Comments on the Quality of English Language

·         In the line 55 there is a typo: “50-74-year-old” should be “50-74 year-old”.

·         When naming the French departments there are commas but also semicolons (lines 92-93).

·         In line 129, “lower BC incidence rate” should be “lower BC incidence rates”.

·         In Supplementary Table 2, the reference category is marked with “(réf)” which can be “référence” in French. Please replace it with “reference”.

Author Response

Please see the attachment.

Author Response File: Author Response.pdf

Reviewer 2 Report

Comments and Suggestions for Authors

Borgi et al. used the invasive breast cancer data from six mainland French departments and evaluated the impact of socioeconomic status (represented by ecological F-EDI) on breast cancer incidence stratified by stage. They discovered that all-stages and early (stage I and stage II) invasive breast cancer incidence significantly decreased with increasing deprivation, while advanced (stage III-IV) breast cancer incidence significantly increased with increasing deprivation. Thus they provide an explanation on why the deprived areas have lower breast cancer incidence but yet similar or higher mortality. The data was clearly presented, and the results support the conclusion. Limitations are well outlined. 

Author Response

Dear reviewer,

The authors are deeply thankful for your consideration and for the time to review this manuscript.

Best Regards,

Dr Giulio Borghi

Reviewer 3 Report

Comments and Suggestions for Authors

The presented study assessed the influence of area-based socioeconomic deprivation on the incidence of invasive breast cancer in France. The study included 33,298 patients diagnosed with  invasive breast carcinoma in six French departments between 2008 and 2015.

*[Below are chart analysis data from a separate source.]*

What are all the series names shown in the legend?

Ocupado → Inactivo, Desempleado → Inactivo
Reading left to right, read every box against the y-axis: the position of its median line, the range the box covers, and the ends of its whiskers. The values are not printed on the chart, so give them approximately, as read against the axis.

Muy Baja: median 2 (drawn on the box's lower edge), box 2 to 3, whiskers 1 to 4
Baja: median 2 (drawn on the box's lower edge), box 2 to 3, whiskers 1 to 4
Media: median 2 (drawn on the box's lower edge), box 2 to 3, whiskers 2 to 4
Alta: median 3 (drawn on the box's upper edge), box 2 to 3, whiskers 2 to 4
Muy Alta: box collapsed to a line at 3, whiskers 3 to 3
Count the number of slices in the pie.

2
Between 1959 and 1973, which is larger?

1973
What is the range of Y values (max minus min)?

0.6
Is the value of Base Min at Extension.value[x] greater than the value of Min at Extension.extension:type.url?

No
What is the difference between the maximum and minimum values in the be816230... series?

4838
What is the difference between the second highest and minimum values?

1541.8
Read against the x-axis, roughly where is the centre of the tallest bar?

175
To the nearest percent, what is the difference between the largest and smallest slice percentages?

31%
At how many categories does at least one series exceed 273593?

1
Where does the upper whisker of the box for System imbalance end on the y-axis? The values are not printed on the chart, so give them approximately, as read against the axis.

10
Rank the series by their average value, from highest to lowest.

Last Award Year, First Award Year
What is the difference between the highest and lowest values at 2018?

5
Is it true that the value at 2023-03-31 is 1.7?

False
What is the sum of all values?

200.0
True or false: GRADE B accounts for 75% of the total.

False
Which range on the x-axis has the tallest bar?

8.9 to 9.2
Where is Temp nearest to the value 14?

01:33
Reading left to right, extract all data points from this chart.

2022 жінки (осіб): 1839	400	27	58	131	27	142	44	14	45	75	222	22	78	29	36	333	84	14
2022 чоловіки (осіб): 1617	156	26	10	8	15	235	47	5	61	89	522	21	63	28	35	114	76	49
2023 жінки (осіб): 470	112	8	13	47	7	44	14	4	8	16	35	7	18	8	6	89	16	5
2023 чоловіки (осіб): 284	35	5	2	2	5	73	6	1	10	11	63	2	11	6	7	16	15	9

The authors stratified the patients by stage at diagnosis, and found the higher incidence in the most affluent areas mainly composed of early breast cancer (stage I and stage II) that could partly be explained by screening attendance. On the other hand, the higher incidence of advanced breast cancer (stages III-IV) was observed in deprived areas that could be explained by the increased difficulty in accessing healthcare including screening and lower awareness of the disease. The authors provided a possible explanation of the so-called breast cancer paradox, which consists of lower incidence but higher mortality of breast cancer in disadvantaged areas primarily due to a significant lower early (stage I and stage II) invasive breast cancer diagnosis in deprived  areas as a later diagnosis is related to a higher mortality rate.

The subject of this paper is of great importance since there is a necessity for increasing awareness about breast cancer and providing accessibility to healthcare and screening especially in most deprived areas.

The study is well organized, the results are interesting, the discussion is well written. The reference list covers the relevant literature with recently published articles.

I have no remarks to proposed article.

Author Response

Dear reviewer,

The authors are deeply thankful for your consideration and for the time to review this manuscript.